Earnings calls give companies the venue to prepare their messages, which they can put in their quarterly statements, Hazard says. “They're going to be answering those questions directly from analysts, so they control that message as well,” he says.

Healy agrees that earnings give executives an opportunity to address tariffs—but they shouldn't wait three months if a matter needs to be addressed urgently. 

“Earnings are a natural time for companies to talk about their forecast for the year and opportunities and challenges,” he says. “I don't think brands need to wait for earnings reports particularly if they just missed that cycle and the next one's not for another 65 days. It might be too long to get out there in front of your consumers.” 

The CEO or CFO is generally the best messenger, Healy adds. 

“The CEO is, of course, probably the best equipped one, particularly for publicly traded [companies],” he said. “At an analyst conference, maybe a CFO and something in the financial department might be a better fit.”

Hazard also advises companies to hold forums to answer internal questions. “There's going to be a lot of internal questions that come [up], so I'd encourage an executive to host a town hall,” he says.

Employees, investors, the stock market and the broader business community are just a few audiences that companies should communicate to about the effects of tariffs. Research shows there is a lot of confusion about tariffs among the general public. 

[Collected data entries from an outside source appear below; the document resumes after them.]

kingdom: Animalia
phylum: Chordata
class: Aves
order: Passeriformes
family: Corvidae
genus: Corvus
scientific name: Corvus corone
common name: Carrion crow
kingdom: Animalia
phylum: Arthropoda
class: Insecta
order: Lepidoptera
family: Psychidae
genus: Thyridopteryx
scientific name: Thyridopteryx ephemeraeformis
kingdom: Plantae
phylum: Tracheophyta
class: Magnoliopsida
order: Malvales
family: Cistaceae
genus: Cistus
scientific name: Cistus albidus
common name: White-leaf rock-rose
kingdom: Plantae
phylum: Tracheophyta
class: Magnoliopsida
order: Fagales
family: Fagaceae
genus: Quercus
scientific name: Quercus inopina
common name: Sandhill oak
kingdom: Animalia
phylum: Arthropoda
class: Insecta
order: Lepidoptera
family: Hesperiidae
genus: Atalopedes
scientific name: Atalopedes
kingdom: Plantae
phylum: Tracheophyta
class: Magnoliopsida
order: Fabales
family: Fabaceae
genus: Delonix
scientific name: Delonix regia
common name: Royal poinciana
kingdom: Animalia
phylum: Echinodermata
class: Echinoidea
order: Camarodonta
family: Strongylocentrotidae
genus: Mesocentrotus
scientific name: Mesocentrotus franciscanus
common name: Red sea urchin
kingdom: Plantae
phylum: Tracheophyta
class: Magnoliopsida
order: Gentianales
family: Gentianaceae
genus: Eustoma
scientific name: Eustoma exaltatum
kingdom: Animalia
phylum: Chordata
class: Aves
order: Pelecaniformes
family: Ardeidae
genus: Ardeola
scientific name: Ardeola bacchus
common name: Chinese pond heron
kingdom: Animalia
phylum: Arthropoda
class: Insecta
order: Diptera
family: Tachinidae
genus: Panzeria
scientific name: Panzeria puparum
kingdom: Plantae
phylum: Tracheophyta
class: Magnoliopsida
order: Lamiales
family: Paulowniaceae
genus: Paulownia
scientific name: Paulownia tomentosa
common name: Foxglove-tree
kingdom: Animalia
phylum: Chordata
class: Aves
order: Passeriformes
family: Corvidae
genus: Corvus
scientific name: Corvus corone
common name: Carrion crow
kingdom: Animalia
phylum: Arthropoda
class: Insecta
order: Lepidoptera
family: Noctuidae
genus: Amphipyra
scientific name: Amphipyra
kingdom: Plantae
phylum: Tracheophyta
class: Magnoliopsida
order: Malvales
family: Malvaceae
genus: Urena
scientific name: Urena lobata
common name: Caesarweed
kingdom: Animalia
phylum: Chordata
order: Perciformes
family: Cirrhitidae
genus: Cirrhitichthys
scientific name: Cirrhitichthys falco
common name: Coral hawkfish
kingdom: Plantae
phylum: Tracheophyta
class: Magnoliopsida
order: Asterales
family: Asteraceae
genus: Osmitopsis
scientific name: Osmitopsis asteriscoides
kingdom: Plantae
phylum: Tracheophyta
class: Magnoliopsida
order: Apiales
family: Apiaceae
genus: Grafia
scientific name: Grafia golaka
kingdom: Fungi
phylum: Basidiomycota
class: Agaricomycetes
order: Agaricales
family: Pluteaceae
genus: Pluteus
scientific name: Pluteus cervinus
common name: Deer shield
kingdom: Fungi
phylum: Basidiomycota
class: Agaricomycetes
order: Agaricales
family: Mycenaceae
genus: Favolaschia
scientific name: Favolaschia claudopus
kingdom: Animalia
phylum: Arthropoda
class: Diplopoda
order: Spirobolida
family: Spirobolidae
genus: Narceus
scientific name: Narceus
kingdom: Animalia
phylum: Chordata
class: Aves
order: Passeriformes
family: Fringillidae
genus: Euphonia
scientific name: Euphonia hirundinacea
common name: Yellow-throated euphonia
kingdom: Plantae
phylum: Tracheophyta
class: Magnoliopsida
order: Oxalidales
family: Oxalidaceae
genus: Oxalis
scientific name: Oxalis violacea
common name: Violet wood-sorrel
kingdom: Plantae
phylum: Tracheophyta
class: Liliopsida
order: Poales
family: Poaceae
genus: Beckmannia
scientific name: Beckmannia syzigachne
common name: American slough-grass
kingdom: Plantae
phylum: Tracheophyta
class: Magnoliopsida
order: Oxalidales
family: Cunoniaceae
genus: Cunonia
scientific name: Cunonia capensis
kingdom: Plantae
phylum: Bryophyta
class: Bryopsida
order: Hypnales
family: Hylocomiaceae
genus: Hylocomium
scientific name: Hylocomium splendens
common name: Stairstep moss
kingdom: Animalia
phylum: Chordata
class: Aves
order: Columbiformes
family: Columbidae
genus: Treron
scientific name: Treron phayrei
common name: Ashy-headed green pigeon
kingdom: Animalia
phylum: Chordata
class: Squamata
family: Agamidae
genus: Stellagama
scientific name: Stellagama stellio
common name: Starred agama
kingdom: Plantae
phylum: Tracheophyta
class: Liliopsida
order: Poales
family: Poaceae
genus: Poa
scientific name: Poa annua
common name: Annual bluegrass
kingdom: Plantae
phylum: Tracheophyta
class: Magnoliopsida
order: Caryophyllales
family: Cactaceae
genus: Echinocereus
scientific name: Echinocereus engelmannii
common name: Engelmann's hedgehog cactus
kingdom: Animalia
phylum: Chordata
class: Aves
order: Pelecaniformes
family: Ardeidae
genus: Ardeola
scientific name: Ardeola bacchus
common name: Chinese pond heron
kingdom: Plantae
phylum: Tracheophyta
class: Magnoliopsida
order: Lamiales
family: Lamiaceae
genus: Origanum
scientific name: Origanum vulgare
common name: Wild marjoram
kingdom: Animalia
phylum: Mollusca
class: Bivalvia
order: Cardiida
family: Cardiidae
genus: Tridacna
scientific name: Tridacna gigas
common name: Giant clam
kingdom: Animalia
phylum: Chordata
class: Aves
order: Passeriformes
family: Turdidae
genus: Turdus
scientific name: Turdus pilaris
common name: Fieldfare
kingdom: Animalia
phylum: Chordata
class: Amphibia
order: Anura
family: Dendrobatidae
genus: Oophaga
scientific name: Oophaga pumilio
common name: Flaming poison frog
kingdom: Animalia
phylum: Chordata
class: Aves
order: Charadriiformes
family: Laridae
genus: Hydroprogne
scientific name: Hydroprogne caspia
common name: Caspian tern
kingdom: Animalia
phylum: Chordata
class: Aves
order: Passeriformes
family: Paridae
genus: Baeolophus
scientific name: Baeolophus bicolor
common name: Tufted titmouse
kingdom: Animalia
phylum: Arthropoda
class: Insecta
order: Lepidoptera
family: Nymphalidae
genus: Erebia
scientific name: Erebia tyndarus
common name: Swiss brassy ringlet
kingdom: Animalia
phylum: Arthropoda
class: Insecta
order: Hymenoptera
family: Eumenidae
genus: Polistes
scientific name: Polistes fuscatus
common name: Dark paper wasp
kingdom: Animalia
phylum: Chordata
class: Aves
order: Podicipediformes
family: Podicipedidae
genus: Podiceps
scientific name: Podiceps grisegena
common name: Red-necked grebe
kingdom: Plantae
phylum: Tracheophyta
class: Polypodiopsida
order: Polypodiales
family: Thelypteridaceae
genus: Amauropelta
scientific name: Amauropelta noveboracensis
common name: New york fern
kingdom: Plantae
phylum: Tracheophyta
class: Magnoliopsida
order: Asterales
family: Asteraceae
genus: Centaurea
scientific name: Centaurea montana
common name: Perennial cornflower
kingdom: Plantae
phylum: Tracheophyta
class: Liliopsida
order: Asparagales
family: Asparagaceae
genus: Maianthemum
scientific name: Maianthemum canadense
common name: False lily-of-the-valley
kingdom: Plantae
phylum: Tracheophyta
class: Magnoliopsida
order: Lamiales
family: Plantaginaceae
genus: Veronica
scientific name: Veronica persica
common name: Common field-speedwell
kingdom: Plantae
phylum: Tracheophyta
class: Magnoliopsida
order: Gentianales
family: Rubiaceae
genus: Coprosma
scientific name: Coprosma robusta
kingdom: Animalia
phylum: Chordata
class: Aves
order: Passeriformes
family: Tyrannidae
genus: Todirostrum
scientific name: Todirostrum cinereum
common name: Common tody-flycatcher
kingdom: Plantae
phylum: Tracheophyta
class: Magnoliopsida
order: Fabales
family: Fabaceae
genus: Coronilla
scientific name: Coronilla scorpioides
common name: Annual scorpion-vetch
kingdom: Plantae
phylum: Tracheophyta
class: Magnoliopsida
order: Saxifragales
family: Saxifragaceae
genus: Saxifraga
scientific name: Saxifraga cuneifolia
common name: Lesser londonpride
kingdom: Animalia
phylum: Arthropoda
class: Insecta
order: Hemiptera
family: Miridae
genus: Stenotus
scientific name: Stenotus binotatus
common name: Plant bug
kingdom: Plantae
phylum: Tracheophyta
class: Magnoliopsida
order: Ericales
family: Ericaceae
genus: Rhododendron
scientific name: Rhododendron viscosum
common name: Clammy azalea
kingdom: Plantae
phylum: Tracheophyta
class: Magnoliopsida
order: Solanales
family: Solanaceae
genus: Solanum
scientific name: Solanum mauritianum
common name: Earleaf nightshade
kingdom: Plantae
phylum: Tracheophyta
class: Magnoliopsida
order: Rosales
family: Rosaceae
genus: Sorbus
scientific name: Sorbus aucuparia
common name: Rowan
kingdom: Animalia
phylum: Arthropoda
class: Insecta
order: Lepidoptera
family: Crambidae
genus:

Seven in 10 respondents are highly concerned about inflation and higher prices as a result of tariffs, according to research from DKC Analytics. However, more than one-third of respondents could not identify a simple definition of a tariff when presented with multiple-choice options, and that percentage increased to 50% for Gen Z respondents, according to the report, A Business Leader’s Guide to Talking Tariffs. 

That lack of knowledge about tariffs is a “fundamental” challenge, says DKC CEO Sean Cassidy, who explains that companies cannot assume that employees or the general public understand tariffs because the topic has been in the news.

Instead, businesses should communicate with clarity to articulate the likely effects, Sheridan adds, specifically “what the tariff means for our business, and these are the specific ways that it's going to be impacting it, either positively or negatively.”  

“From there, [they can talk about] what are some of the things that they can expect,” she says. 

Sheridan advises clients to show timelines of price increases, cost and organisational restructurings to reduce the shock effects of tariffs.   

In terms of tone, clients should stay “neutral,” as tariffs “can be a divisive issue,” Sheridan says. “Step away from the policy side of things and really focus on the business impact.” 

Brands and companies without a reputation for social and political commentary should be deliberate when considering whether to join the conversation, she adds, noting that stakeholders largely want to know about tariffs’ dollars and cents impact. 

“We caution our clients to not dip their toes into the political realm, unless they have a historical position on entering those conversations,” Sheridan explained. “If you're a brand that's always had their voice out there in terms of policy and advocacy, then certainly it's worth considering in the strategy. Clients don't want to hear your perspective on the political landscape: They want to hear how this is going to impact their business.”